2. Middle layer.... Mix cocoa powder and hot water. Then melt the chocolate chips and incorporate salt and cocoa powder mix. Beat the heavy cream adding sugar little by little. When you see the cream starts to form stiff peaks, then remove the beater. (Take care not to over beat otherwise it may turn into butter). Gently fold the whipped cream into chocolate mix in three batches. Keep folding patiently until you see no white streaks. Pour it over the baked first layer and tap gently to remove any air pockets. Cover with plastic wrap and refrigerate for about 2-3 hours.
3. Now top layer. Dissolve gelatin in water and set aside. Melt the white chocolate chips. Immediately add the gelatin (which has turned to a lump -like consistency) into melted chocolate and mix until no lumps are found.
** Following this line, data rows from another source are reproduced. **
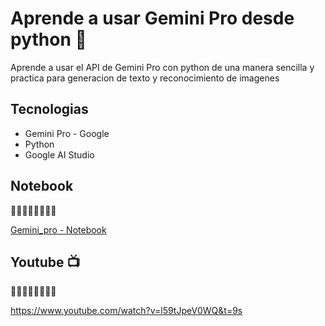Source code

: # Aprende a usar Gemini Pro desde python 🤖
Aprende a usar el API de Gemini Pro con python de una manera sencilla y practica para generacion de texto y reconocimiento de imagenes

## Tecnologias

- Gemini Pro - Google
- Python
- Google AI Studio 

## Notebook
🔽🔽🔽🔽🔽🔽🔽🔽 

[Gemini_pro - Notebook](Gemini_pro.ipynb)

## Youtube 📺
🔽🔽🔽🔽🔽🔽🔽🔽 

https://www.youtube.com/watch?v=l59tJpeV0WQ&t=9s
Whip the cream to stiff peaks as before. Fold the cream without deflating. Pour it over the second layer, tap gently, cover and refrigerate for few more hours.
4. Garnishing: Heat the cream to a rolling boil and pour it over the chocolate chips. Mix well. Allow to cool a bit. Now pour it into a pastry bag, cut a tiny tip at the end & pipe the way you prefer. (If you like you can switch to a different option like strawberries or you may serve as it is without any decoration)
5. Refrigerate for 30 minutes and serve chilled!